Capítulo 2
Con el tiempo, él logró lo que quería. Terminó despojando a los Linares de su fortuna, encarceló a mi padre, mientras que a mí me sometió a innumerables humillaciones.

Hasta que un día, me encontré atrapada en un callejón sin salida, y, asustada, lo llamé.

Grité pidiéndole ayuda, pero solo recibí una respuesta indiferente.

—Sofía, ¿quién sabe qué trampa se te ha ocurrido esta vez? Si quieres echarte a perder, hazlo, pero lejos de mí.

Y así, tal y como él deseaba, me alejé de su vida.

Refugiada en un lugar donde no podía verme, luchaba por sobrevivir en la miseria. Sucia y desamparada, vivía peor que un perro callejero. Y no podía creer que él aún fuera a buscarme.

—Sofía, ¿qué fue lo que te pasó? —preguntó, aparentemente sorprendido por mi estado.

Acto seguido, se acercó y me abrazó sin preocuparse de manchar su caro traje, mientras algunos curiosos, que habían escuchado el alboroto, se acercaban a ver. Incluso, uno de ellos se atrevió a aconsejarlo:

—Señor, es mejor que se mantenga alejado de esa muchacha, parece que tiene algún problema mental.

—¿Problema mental? —preguntó, incrédulo.

—Sí, ha estado por aquí varios años y siempre actúa de la misma manera.

Al ver que me flaqueaban las piernas, Héctor no dudó y me levantó, llevándome consigo hacia el coche.

Muerta de miedo, abrí los ojos de par en par y me quedé completamente rígida, sin atreverme a luchar.

Una vez junto al auto, me lanzó en el asiento trasero y el aire se inundó de mi pestilente hedor.

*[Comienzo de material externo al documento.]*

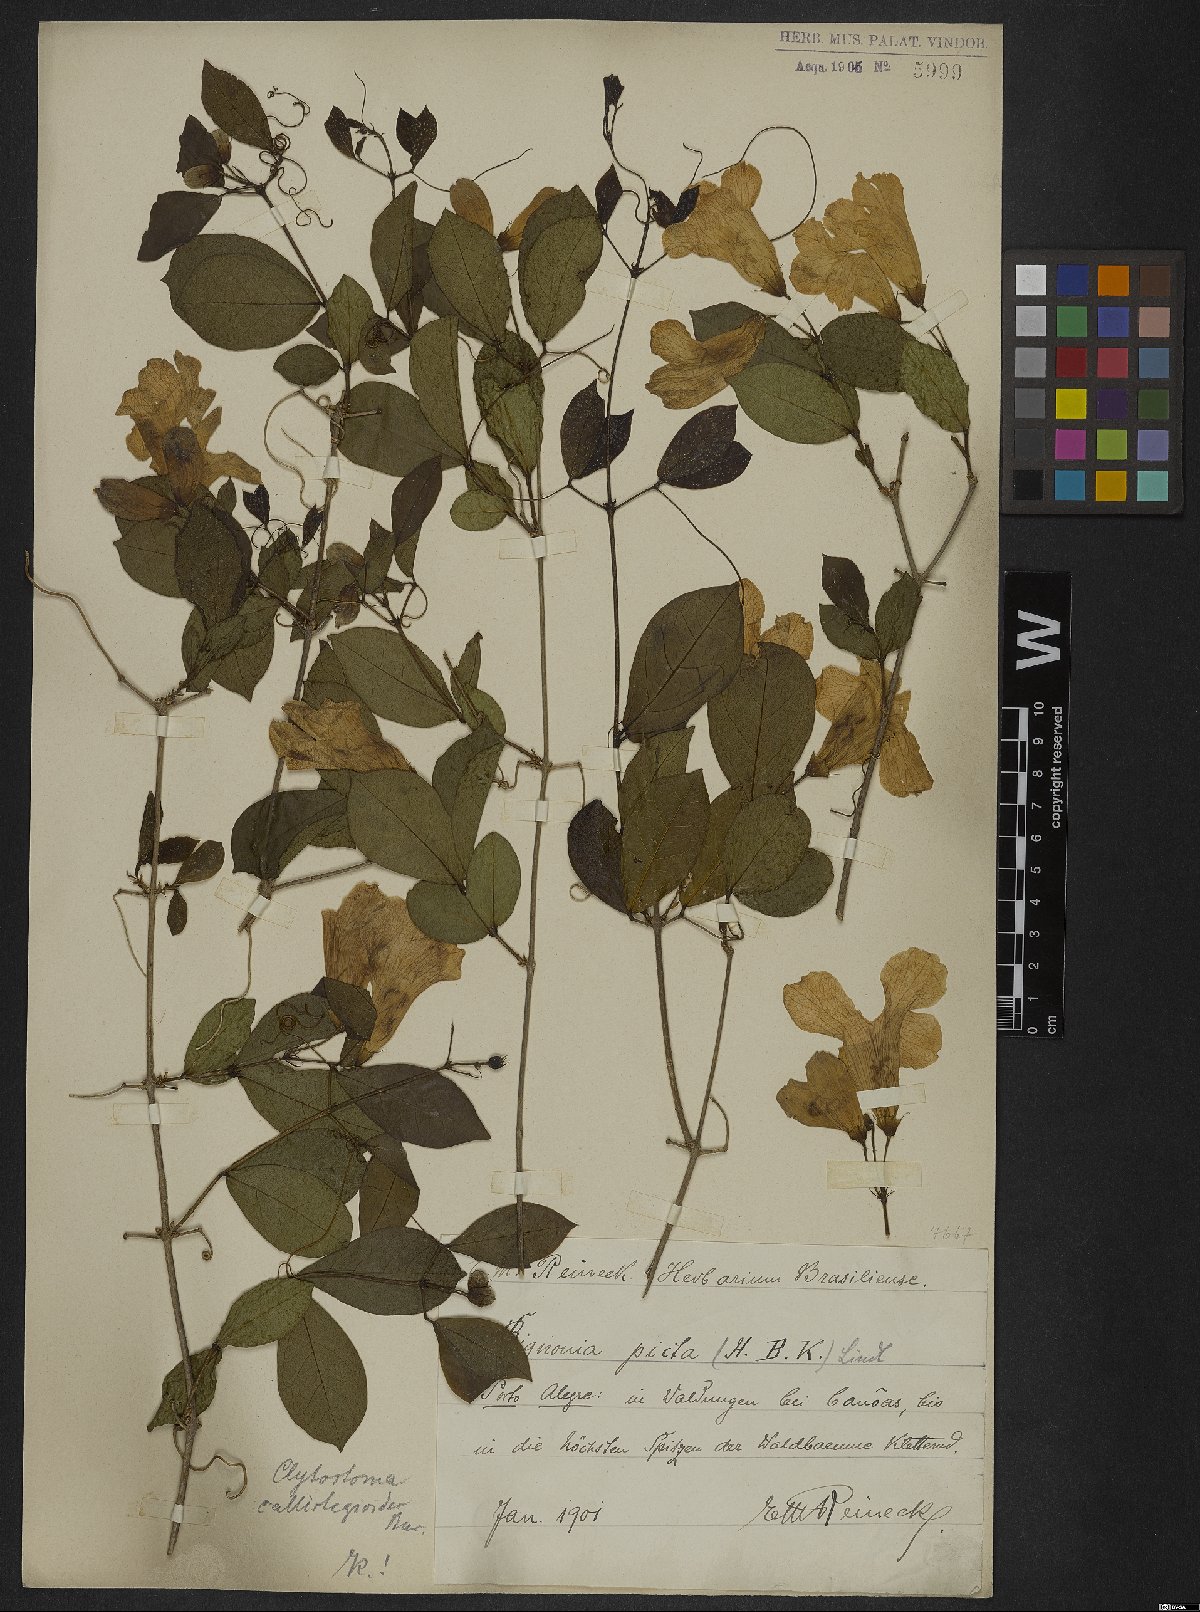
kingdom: Plantae
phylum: Tracheophyta
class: Magnoliopsida
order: Lamiales
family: Bignoniaceae
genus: Bignonia
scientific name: Bignonia callistegioides
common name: Argentine trumpetvine
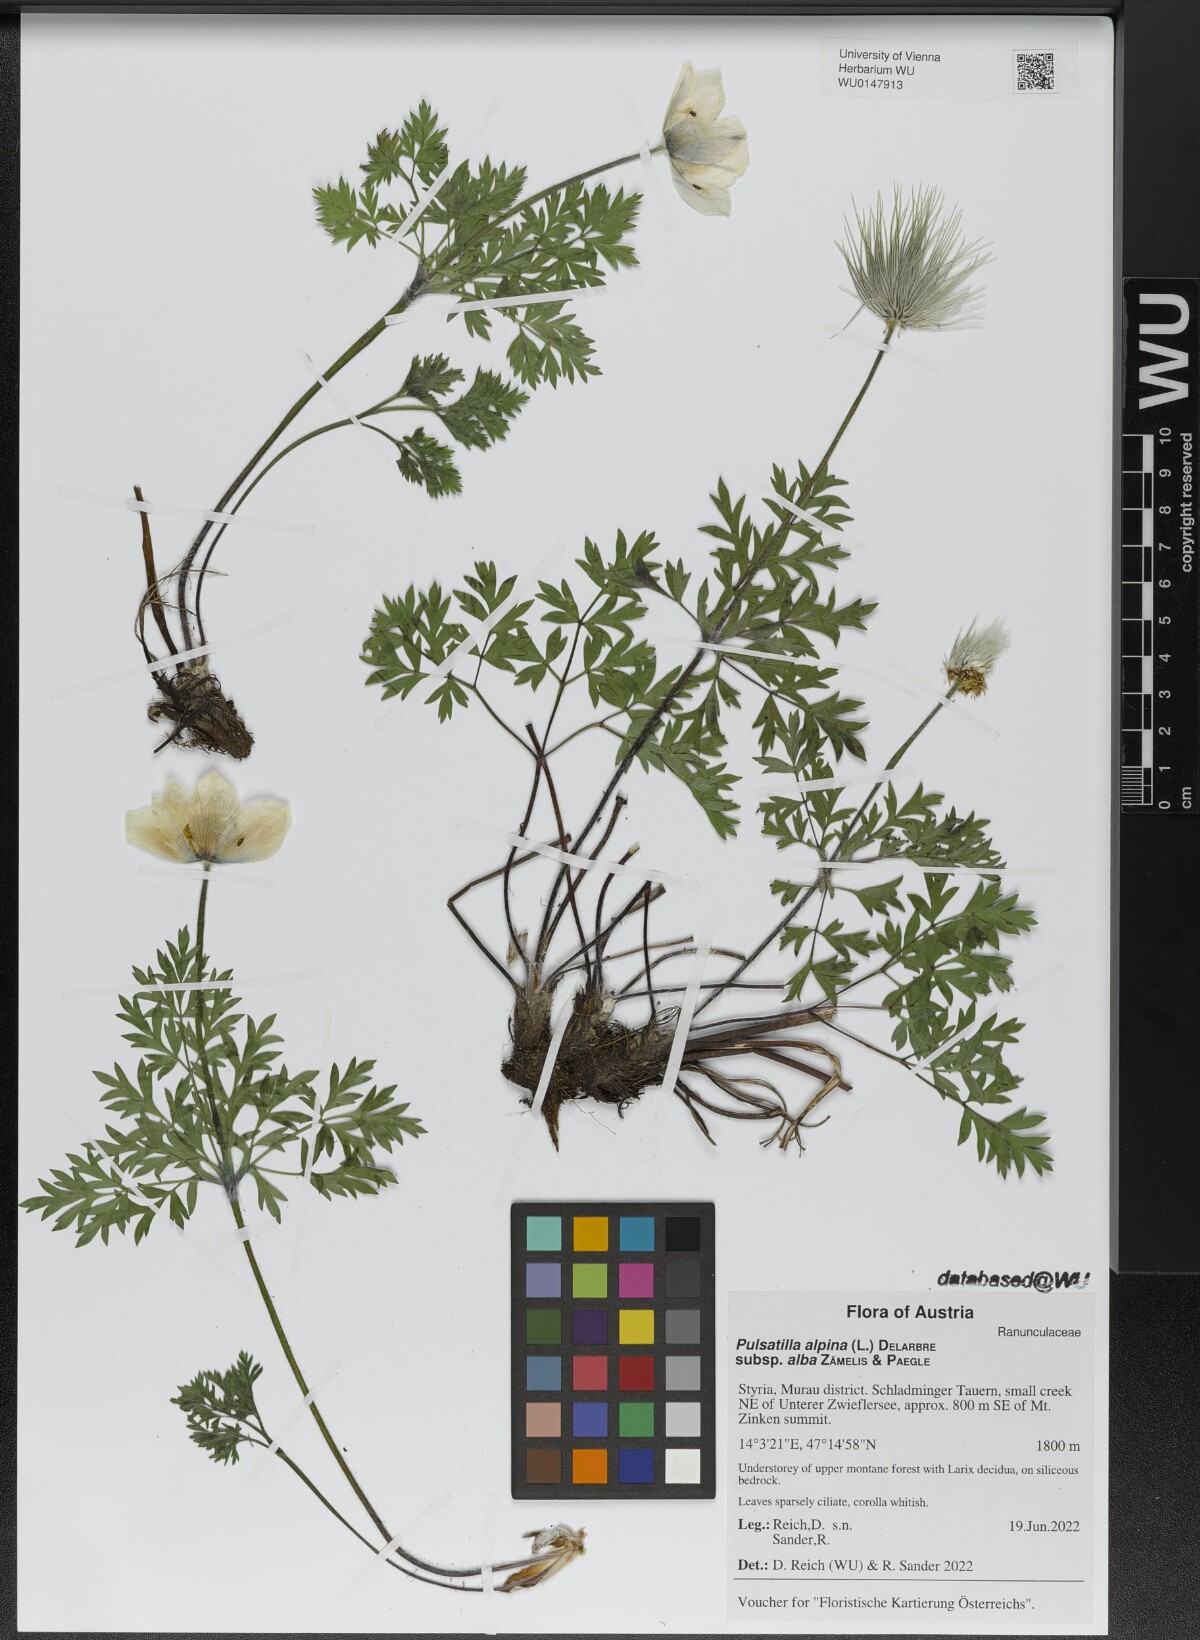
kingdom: Plantae
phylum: Tracheophyta
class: Magnoliopsida
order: Ranunculales
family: Ranunculaceae
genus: Pulsatilla
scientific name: Pulsatilla alpina
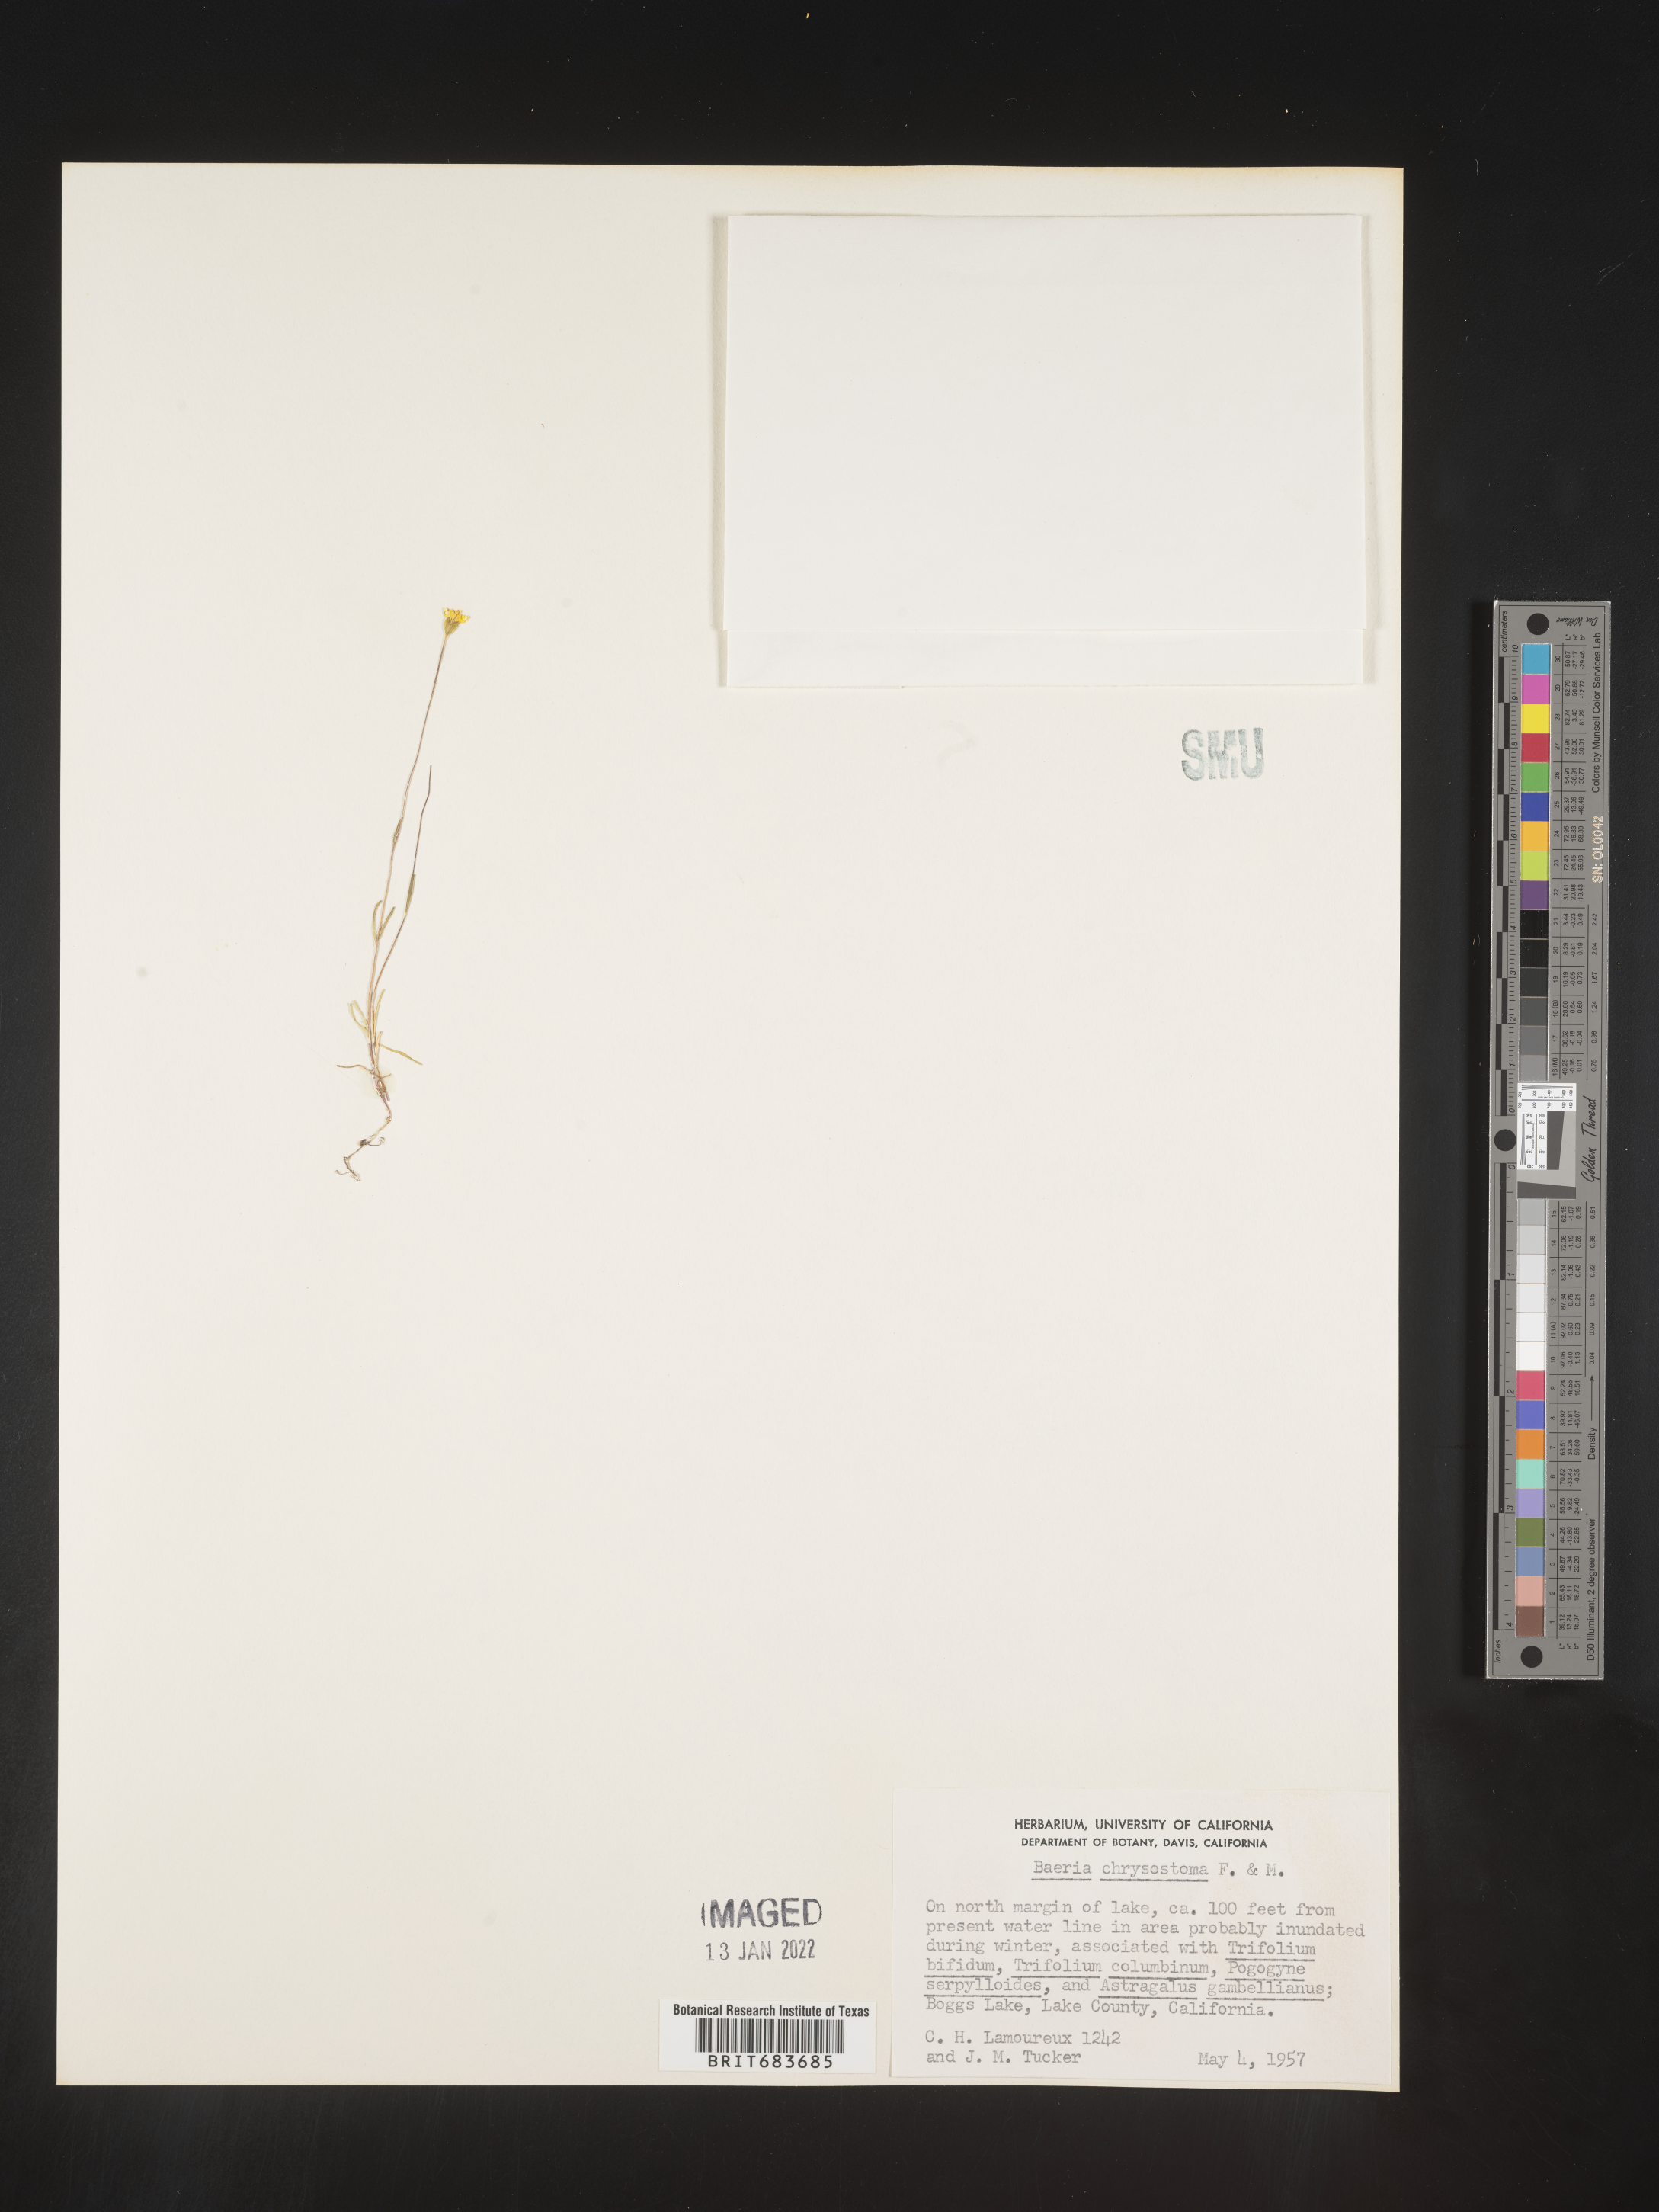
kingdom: Plantae
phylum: Tracheophyta
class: Magnoliopsida
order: Asterales
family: Asteraceae
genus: Lasthenia
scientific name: Lasthenia
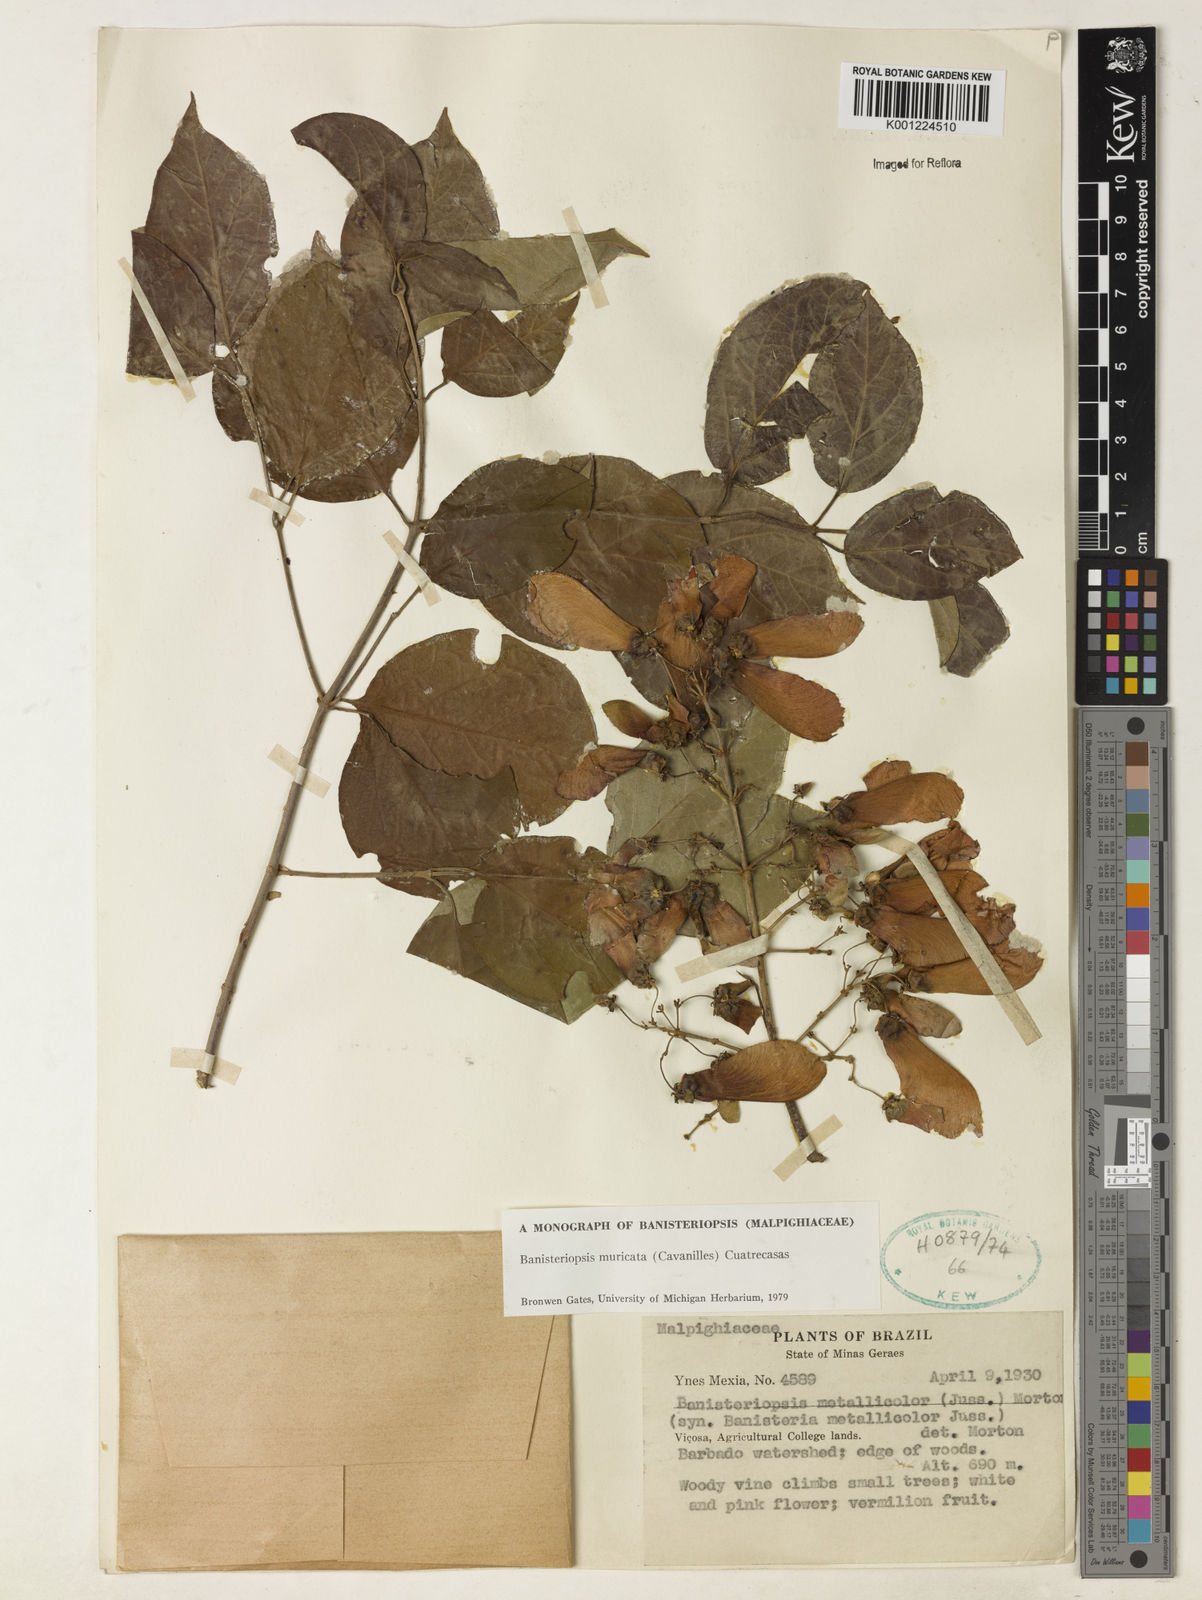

Temblando, me pegué al marco de la puerta, sintiéndome incapaz de alzar la mirada, mientras la sensación de mis pantalones húmedos aumentaba mi temor.

Héctor jamás me había permitido que tocara sus cosas, pero, ahora, no solo había ensuciado su ropa, sino también su carro. ¡Debía estar furioso! Y yo no podía evitar temer a su mal humor.

Sin embargo, esta vez, Héctor no dijo nada, sino que simplemente encendió el motor y me llevó al hospital, en el que me hicieron varias pruebas. Tras lo cual me diagnosticaron con trastorno derivado del estrés.

—Sofía, ¿qué has pasado todos estos años? —preguntó él, tras soltar un suspiro, mientras sostenía el informe.

No respondí, y tampoco cooperé, por lo que, sin otra opción, no le quedó más remedio que llevarme de regreso a su lujosa mansión, la cual ya no era un hogar para mí. Por el contrario, se me antojaba como una fría prisión.

Aquella casa había sido un regalo de mi padre por nuestra boda, pero también había sido el lugar que había escogido el padre de Héctor para quitarse la vida.

Un miedo inmenso me oprimía la garganta, como si alguien pudiera matarme en cualquier momento, mientras Héctor me miraba con una mezcla de sentimientos y su mirada cargada de un evidente odio.

—Sofía, no creas que esto te librará de tus culpas, no es suficiente, está muy lejos de serlo.

Sin embargo, dejó de trabajar y se encargó de cuidar de mí.

Todo en aquel lugar seguía igual. Lo único que había cambiado era la actitud que Héctor tenía hacia mí.

Pero un buen cazador nunca se va detrás de una presa débil. Y sabía que su paciencia era temporal, como siempre lo había sido. Todo lo bueno que había hecho por mí siempre había tenido un precio.

Sin embargo, ahora, ya no podía pagar.

Mis nervios estaban a flor de piel y no me atrevía a relajarme. Y no podía comer… ni siquiera dormir en la cama. Después de todo, el padre de Héctor había muerto en esa misma habitación.

Por esto, cada vez que cerraba los ojos, no podía evitar imaginar la escena de su cuerpo sobre un gran charco de sangre.

Héctor no intentó persuadirme, y solo se limitaba a repetir el ciclo de llevarme comida y recoger los platos.

Sin embargo, después de unos días, ya no pude aguantar más. Mi vista comenzó a nublarse, el hambre y el sueño estaban haciendo mella en mí, y casi vomito el nulo contenido de mi estómago.

Finalmente, con las manos y pies débiles por la inanición, comencé a devorar la comida.

Quizás era porque hacía mucho que no probaba algo tan delicioso, pero comí tan rápido que casi me atraganté en varias ocasiones.

Después de saciarme, me encogí en el suelo y me quedé dormida.

Cuando Héctor regresó, lo que encontró fue un plato vacío, completamente limpio.

—Ya sabía que una persona como tú nunca se dejaría morir de hambre —rio con desdén, mientras yo, acurrucada en una esquina, me abrazaba las piernas, con la mirada baja, sin decir nada.